Décontractés, à l’aise, en habits de ville, survêtements et chemises amples, les acteurs, danseurs et chanteurs, toute l’équipe se prête au jeu. A la fois ouverts, malléables et pourtant respectueux de l’emploi du temps, de l’agenda, des moments impartis à chaque répétition, à chaque étape d’un processus qu’ils connaissent depuis longtemps, depuis des années, depuis presque 2005 que le spectacle a été créé, avant d’effectuer une tournée mondiale, d’Australie, en passant par la France, l’Angleterre, l’Espagne, l’Allemagne, la Chine… pour atterrir, presque dix ans plus tard, au Liban, à la demande du comité de Beiteddine Art Festival. Présenter le spectacle à l’intérieur d’un palais, à la montagne, dans une arène en plein air, c’est une première pour la compagnie The Merchants of Bollywood.
Magazine s’est introduit dans les coulisses de cette grosse production, comme pour un «making of», dans un esprit d’observation affûté, à la quête d’un signe annonciateur d’une culture rêvée, imaginée, fantasmée, porteuse d’une histoire millénaire et souvent victime de préjugés, qui se déclinent à travers un mot, un simple mot, ce Bollywood, né d’un jargon linguistique, d’un mix entre Bombay et Hollywood et qui, pourtant, comme l’affirme l’acteur Arif Zakaria, est plus profond et complexe que ce que le mot suggère.

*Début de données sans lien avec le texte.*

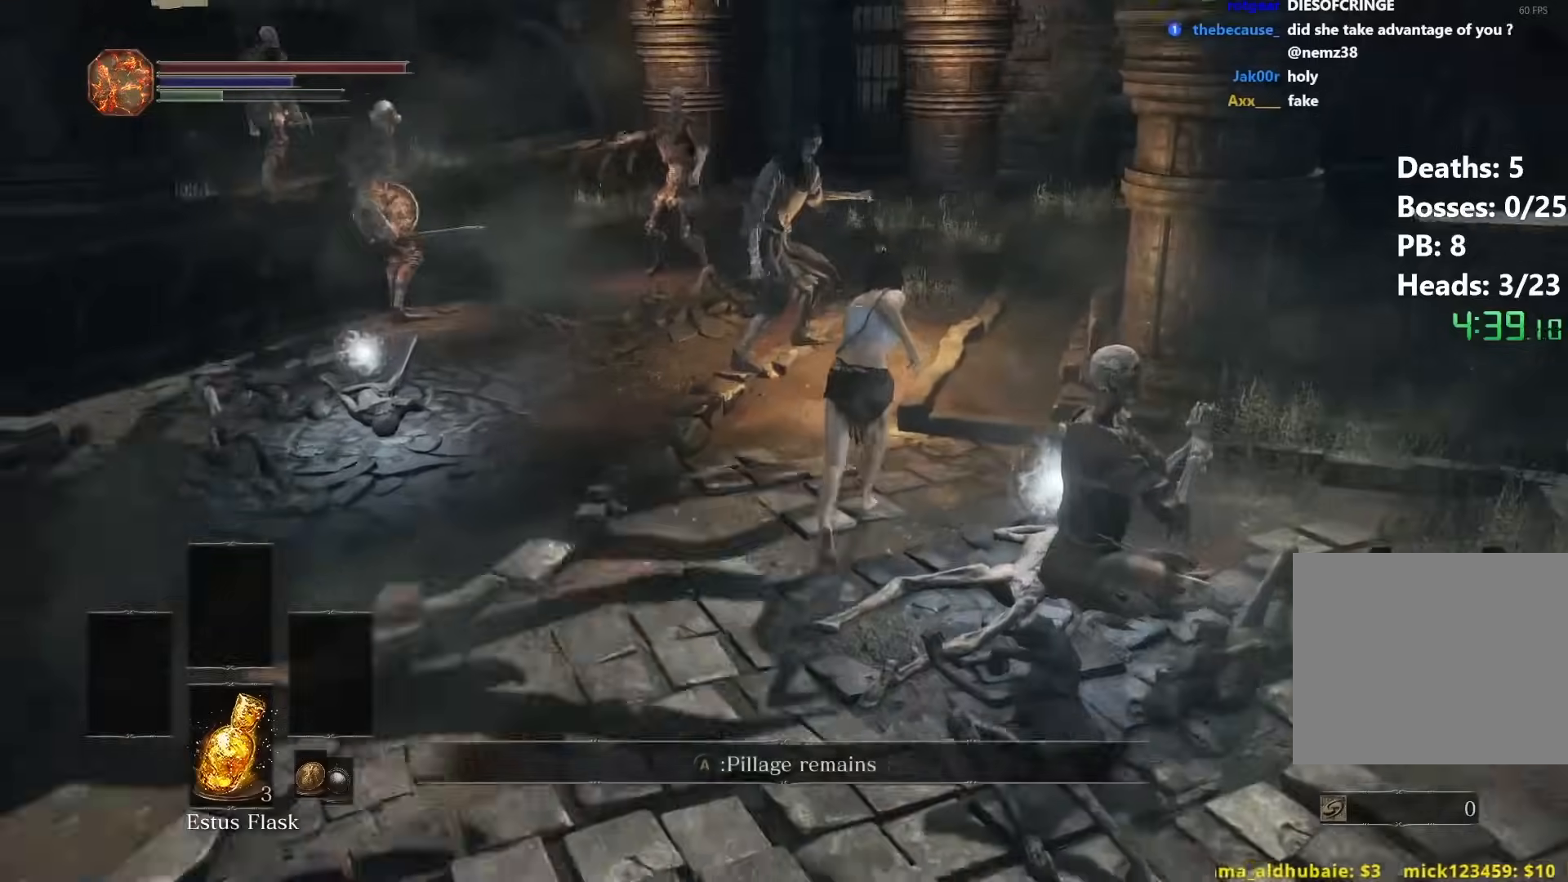
{"buttons": ["B"], "left_stick": "up", "right_stick": "center", "events": []}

Derrière la scène, tendue de part et d’autre de draps noirs, les coulisses s’ouvrent. Tout un monde à la fois envoûtant et simple. A l’extérieur, en plein air, un espace aménagé pour les danseurs et comédiens, et pour les acteurs principaux, les loges se situent à l’intérieur du palais; Carol Furtado, qui campe le personnage d’Ayesha, Denzil Smith celui de Shantilal Merchant, Arif Zakaria, qui se glisse dans plusieurs rôles, et Sushant Pujari, qui incarne Uday, l’amoureux d’Ayesha. Produit par Mark Brody, écrit et dirigé par Toby Gough et chorégraphié par Vaibhavi Merchant, le spectacle est un mélange d’histoire vraie et de fiction: une histoire familiale étroitement liée à Bollywood qui met, face à face, Shri Hiralal, chorégraphe légendaire de films classiques des années 50 et 60, et sa petite-fille, Vaibhavi, qui décide de tracer sa propre voie à Bollywood.
Bollywood, là-bas et ici
Sur des cintres improvisés, tour à tour dans la chaleur et la fraîcheur de la montagne, les costumes s’étalent à perte de vue, colorés, bariolés, des étoffes brillantes et lumineuses, fuchsia, orange, jaune, bleu, vert… Accolés les uns aux autres, dans un ordre insaisissable à l’œil nu, à un œil étranger. Pourtant, il y a comme un sentiment de familiarité, une sorte de déjà-vu, ou un semblant de vécu; à Bourj Hammoud, à Dora, à Souk el-ahad, dans les souks du pays, ces mêmes étals à perte de regard, dans un ailleurs si près de nous, et pourtant inconnu, méconnu, mal connu.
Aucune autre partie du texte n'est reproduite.